I’m old.   Ancient actually. Could be compared to one of those extinct dinosaurs. Thing is, I’m not actually old per se, it’s more of a relative term for where I live and the company I keep.  You see, being a 42-and-three-quarter-year-old mother of two little boys living in Efrat, is pretty much what’s done it.  Hence here, I sometimes see myself as a Maiassaura – a good mother but simultaneously, a dinosaur mother.

Don’t get me wrong, I have nothing against the city a mere 12 minutes north of Jerusalem.  Or south.  Or somewhere up the hill in the car.  I actually love it.  Seven years ago my husband and I had the good sense (well, his good sense coupled with my subdued neurosis) to purchase a relatively new house in the half-empty street of Zayit’s “benei beitcha” (literally, build a house – although we actually paid someone to do that for us).  It’s great.  And boy-oh-boy was it good he convinced me to (what felt like at the time) sign my life away with the 30 year mortgage.  Although having said that, sometimes when I’m at Rami Levi paying for my courgettes (yes I’m originally from the UK) and wacky mac I feel like I’m signing as many papers as I did back then. But I digress.  We bought this house (that the bank is the proud owner of today) when we were newly-married… but not young.  We skipped the whole “young newly wed” bit.

I have to say, it was a bit of a risk.  To join a community busting with kids and strollers and ganim and strollers and babies and strollers and…yes.  We actually never knew if we’d have kids.  But we had a dog so I held my breath, bit the bullet and hoped for the best.

Anyway I still of course have this passionate love affair with Jerusalem – the city I spent 11 years trying to “Katch-a-man” in.  But it just wasn’t practical.  And now that we do have our 2.4 kids (the .4 being the dog and the tortoises), I see what a great place it is to live.  And Jerusalem is just that somewhat forgotten distant memory.  Which is okay.  It’s how it should be.  And I feel blessed. Because I am.  Although the dinosaur feeling just keeps hovering.

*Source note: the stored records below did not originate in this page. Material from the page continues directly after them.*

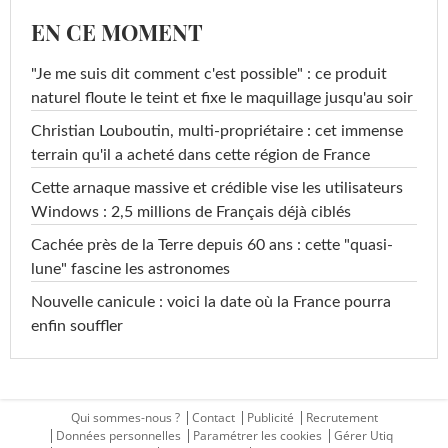
EN CE MOMENT
"Je me suis dit comment c'est possible" : ce produit
naturel floute le teint et fixe le maquillage jusqu'au soir
Christian Louboutin, multi-propriétaire : cet immense
terrain qu'il a acheté dans cette région de France
Cette arnaque massive et crédible vise les utilisateurs
Windows : 2,5 millions de Français déjà ciblés
Cachée près de la Terre depuis 60 ans : cette "quasi-
lune" fascine les astronomes
Nouvelle canicule : voici la date où la France pourra
enfin souffler
Qui sommes-nous ?
Contact
Publicité
Recrutement
Données personnelles
Paramétrer les cookies
Gérer Utiq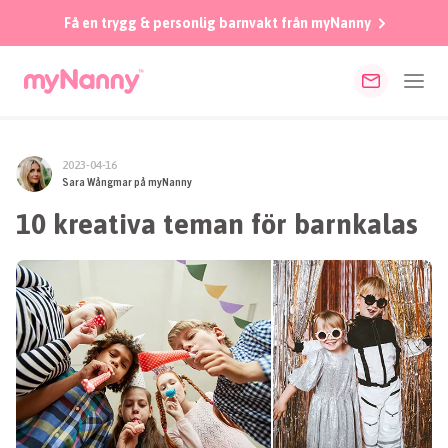
Få en trygg & personlig barnvakt från myNanny
2023-04-16
Sara Wångmar på myNanny
10 kreativa teman för barnkalas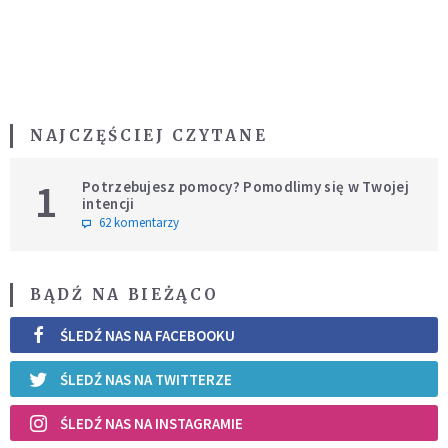
NAJCZĘŚCIEJ CZYTANE
1
Potrzebujesz pomocy? Pomodlimy się w Twojej
intencji
62 komentarzy
BĄDŹ NA BIEŻĄCO
ŚLEDŹ NAS NA FACEBOOKU
ŚLEDŹ NAS NA TWITTERZE
ŚLEDŹ NAS NA INSTAGRAMIE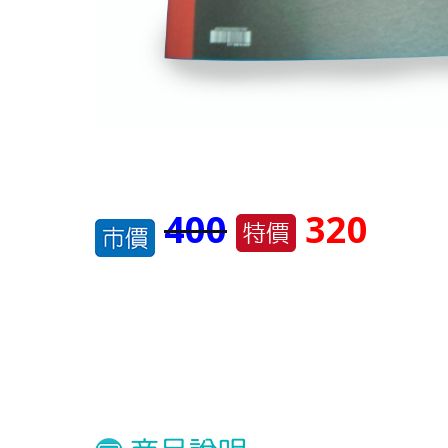
400
320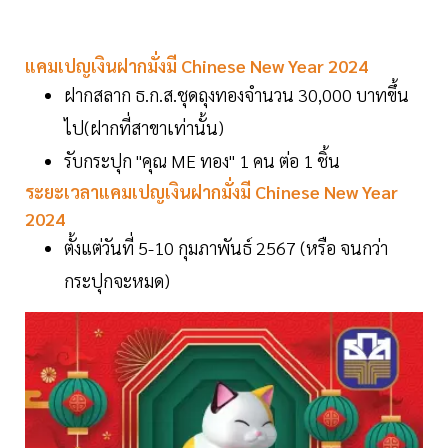
แคมเปญเงินฝากมั่งมี Chinese New Year 2024
ฝากสลาก ธ.ก.ส.ชุดถุงทองจำนวน 30,000 บาทขึ้น
ไป(ฝากที่สาขาเท่านั้น)
รับกระปุก "คุณ ME ทอง" 1 คน ต่อ 1 ชิ้น
ระยะเวลาแคมเปญเงินฝากมั่งมี Chinese New Year
2024
ตั้งแต่วันที่ 5-10 กุมภาพันธ์ 2567 (หรือ จนกว่า
กระปุกจะหมด)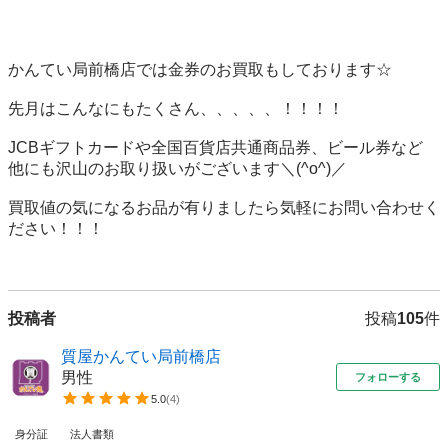
かんてい局前橋店では金券のお買取もしております☆

先月はこんなにもたくさん、、、、、！！！！

JCBギフトカードや全国百貨店共通商品券、ビール券など

他にも沢山のお取り扱いがございます＼(^o^)／

買取値の気になるお品が有りましたら気軽にお問い合わせく
ださい！！！

投稿者
投稿
105
件
質屋かんてい局前橋店
男性
フォローする
5.0
(
4
)
身分証
法人書類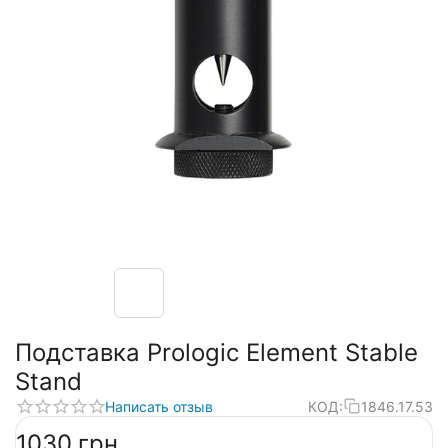
Подставка Prologic Element Stable
Stand
Написать отзыв
КОД:
1846.17.53
‍1030‍
грн.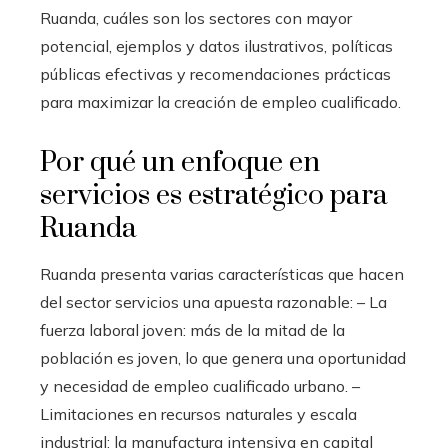
Ruanda, cuáles son los sectores con mayor
potencial, ejemplos y datos ilustrativos, políticas
públicas efectivas y recomendaciones prácticas
para maximizar la creación de empleo cualificado.
Por qué un enfoque en
servicios es estratégico para
Ruanda
Ruanda presenta varias características que hacen
del sector servicios una apuesta razonable: – La
fuerza laboral joven: más de la mitad de la
población es joven, lo que genera una oportunidad
y necesidad de empleo cualificado urbano. –
Limitaciones en recursos naturales y escala
industrial: la manufactura intensiva en capital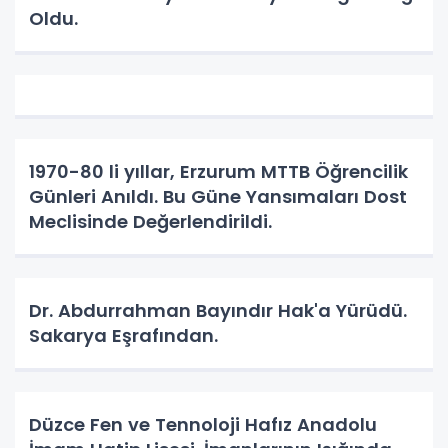
Oldu.
1970-80 li yıllar, Erzurum MTTB Öğrencilik
Günleri Anıldı. Bu Güne Yansımaları Dost
Meclisinde Değerlendirildi.
Dr. Abdurrahman Bayındır Hak'a Yürüdü.
Sakarya Eşrafından.
Düzce Fen ve Tennoloji Hafız Anadolu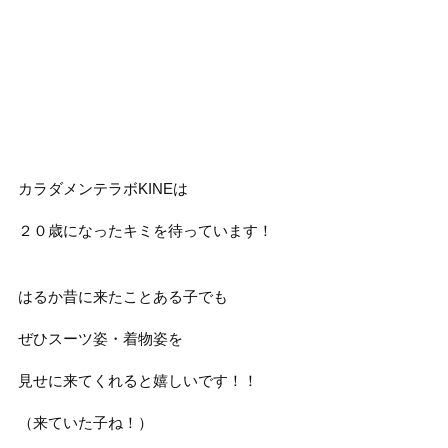
カラダメンテラボKINEは
２０歳になったキミを待っています！
はるか昔に来たことある子でも
ぜひスーツ姿・着物姿を
見せに来てくれると嬉しいです！！
（来ていた子ね！）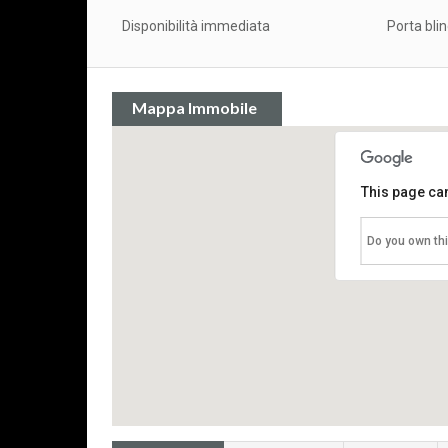
Disponibilità immediata
Porta bli
Mappa Immobile
This page can
Do you own th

Sometimes I just can’t help wonder what it is exactly I am doing living on this street.  Most of our little group of friends have parents who are closer in age to us.  And the ones who we are friendly with who have older kids, are at the grandparents stage. Which sometimes – as my husband so delicately points out – I seem to aspire to as well.

Don’t get me wrong.  Getting married later and having kids as a dinosaur mum has its advantages.  I’m extremely happy thank the good L-rd. But it’s challenging.  My own mother was a grandmother at my age+5.  And mature as my gorgeous 6-year old is, I don’t think he’s going to be producing grandchildren in 5 years.  At least, I hope not.  Because other than providing great material for blogging, that would send this dinosaur into premature aging…if I’m not there already.